De plus en plus de Français se tournent vers des caméras embarquées ou « dashcams » pour faire valoir leurs droits en cas d'accidents. Mais est-ce la solution miracle pour autant ?

Les caméras embarquées ou « dashcams », ces petits dispositifs qui permettent d'enregistrer la route en continu à partir du pare-brise d'une voiture, connaissent un boom auprès des automobilistes français : 70 000 en sont déjà équipés. Popularisées aux États-Unis et en Russie, elles permettent, en cas d'accident, de montrer un franchissement de ligne abusif, un refus de priorité, un freinage brutal ou un délit de fuite , et ces éléments peuvent ensuite servir d'appui à l'assureur ou, selon les cas, à la justice.

Enregistrer la route vers l'avant ou vers l'arrière

Certains modèles déclenchent automatiquement la sauvegarde des images lorsqu'un choc ou une décélération importante est détecté, certains filment aussi l'arrière du véhicule pour se prémunir des chocs pouvant venir de là. On en trouve de plus en plus dans les centres auto, les magasins de multimédia ou de bricolage, et bien sûr sur Internet où un dispositif s'échange en moyenne entre 30 et 100 euros pour un modèle classique filmant vers l'avant, et jusqu'à 300 euros pour un modèle plus sophistiqué capable de filmer l'arrière du véhicule. Des entreprises spécialisées proposent en outre leurs services pour installer, configurer et former les conducteurs à l'utilisation de ces caméras, qui peuvent par ailleurs être connectées en permanence à une application mobile.
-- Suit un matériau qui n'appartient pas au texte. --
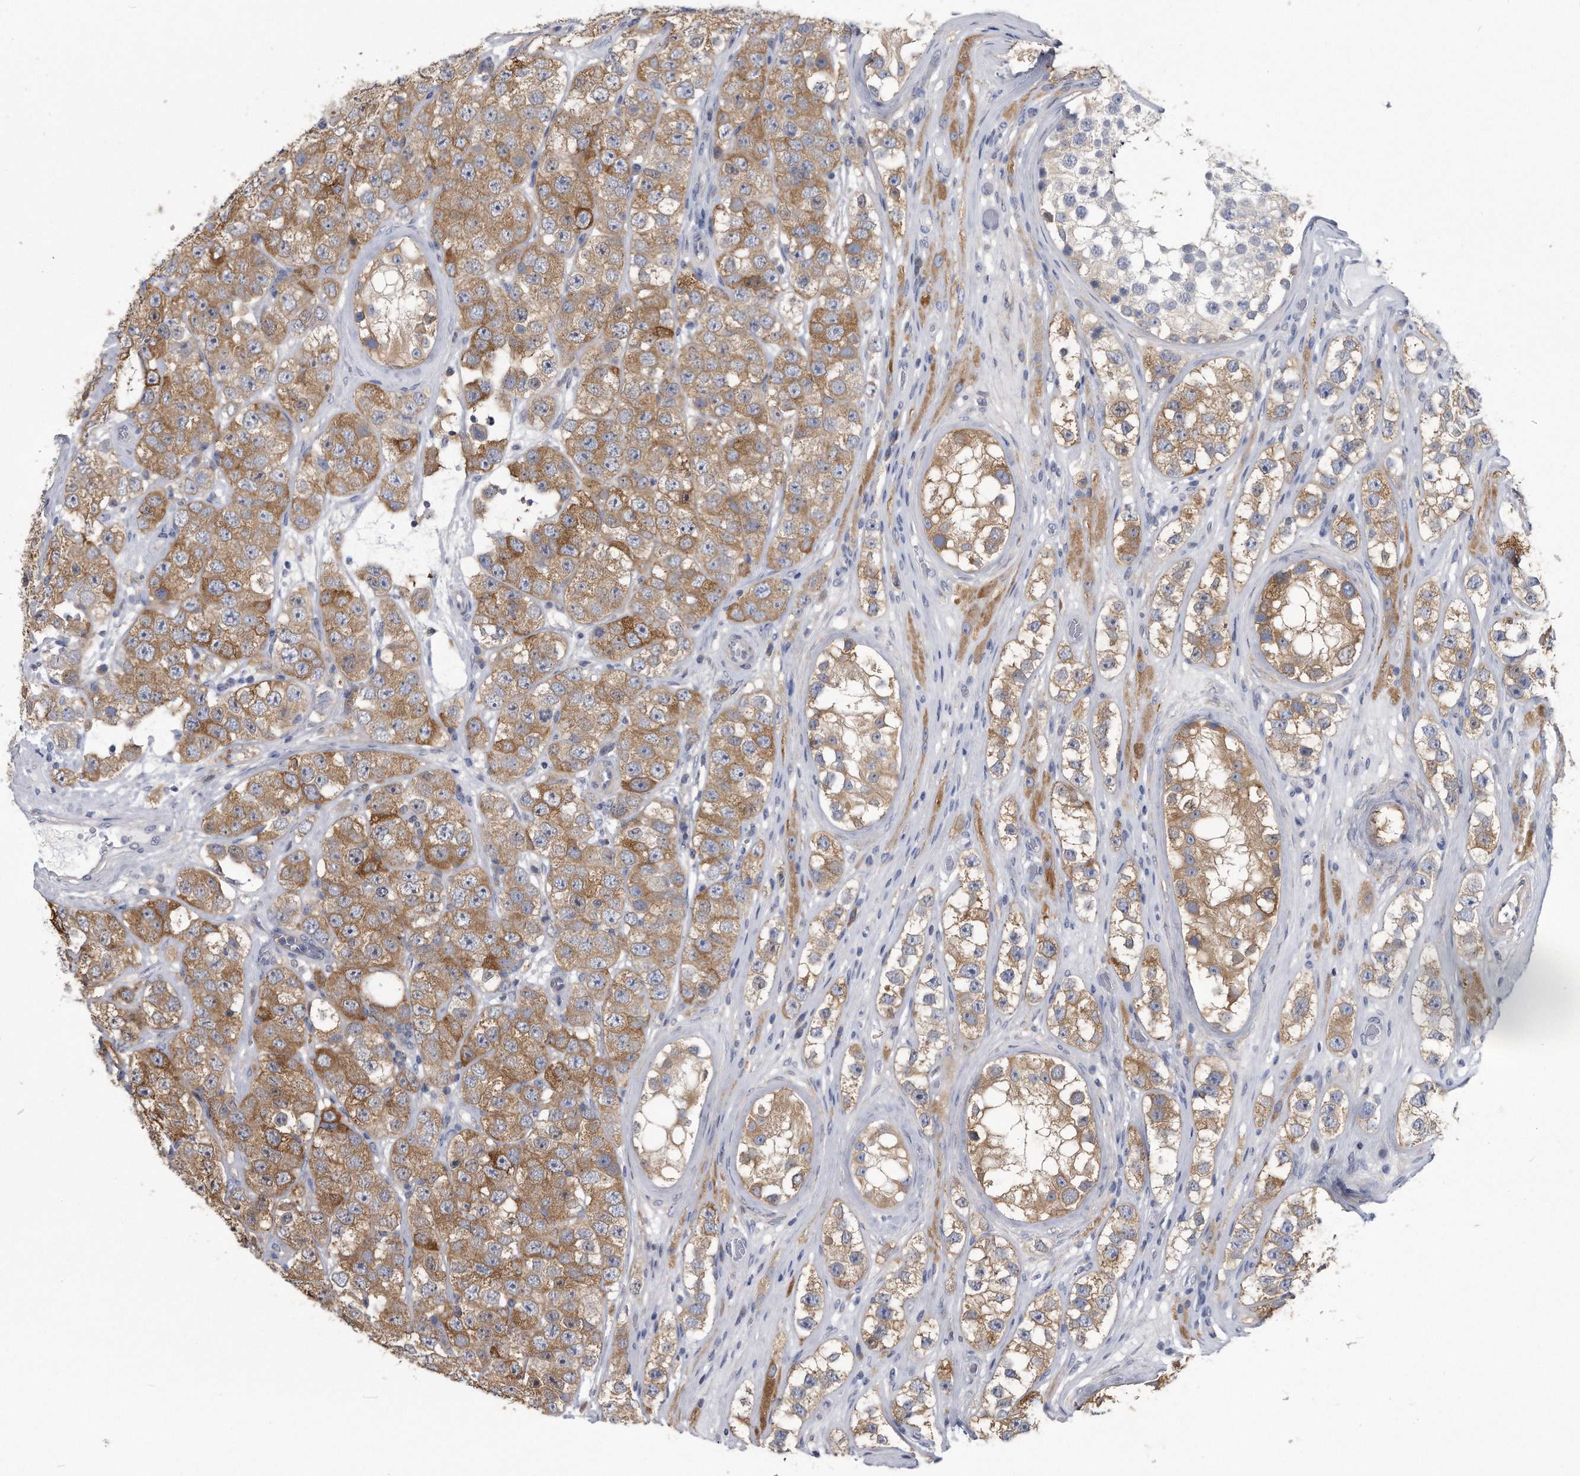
{"staining": {"intensity": "moderate", "quantity": ">75%", "location": "cytoplasmic/membranous"}, "tissue": "testis cancer", "cell_type": "Tumor cells", "image_type": "cancer", "snomed": [{"axis": "morphology", "description": "Seminoma, NOS"}, {"axis": "topography", "description": "Testis"}], "caption": "Immunohistochemical staining of testis cancer displays moderate cytoplasmic/membranous protein positivity in about >75% of tumor cells.", "gene": "PYGB", "patient": {"sex": "male", "age": 28}}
Un dispositif efficace à 100% ?

Son utilité est toutefois relative. Une dashcam filme surtout ce qui se trouve dans son champ de vision, et ne capture donc pas l'entièreté de la scène, notamment ce qui se passe sur les côtés. De même et à l'heure de l'intelligence artificielle (IA), une vidéo peut être trafiquée ou modifiée, et donc jugée non recevable par un assureur ou un juge si l'angle, la qualité d'image ou la visibilité sont médiocres. Autrement dit, elle aide à documenter les faits, mais elle ne remplace ni le constat à l'amiable , ni l'analyse de l'assureur, ni l'appréciation d'un juge. Bon, sur le plan financier, certains assureurs voient ces dispositifs d'un bon œil et peuvent même proposer des avantages commerciaux à leurs assurés, car ils estiment qu'un conducteur qui en est équipé peut se montrer plus prudent sur la route. En revanche, cela ne signifie pas que toutes les compagnies accorderont automatiquement une valeur décisive aux images dans chaque dossier. Utile la dashcam, oui, formule miracle, non.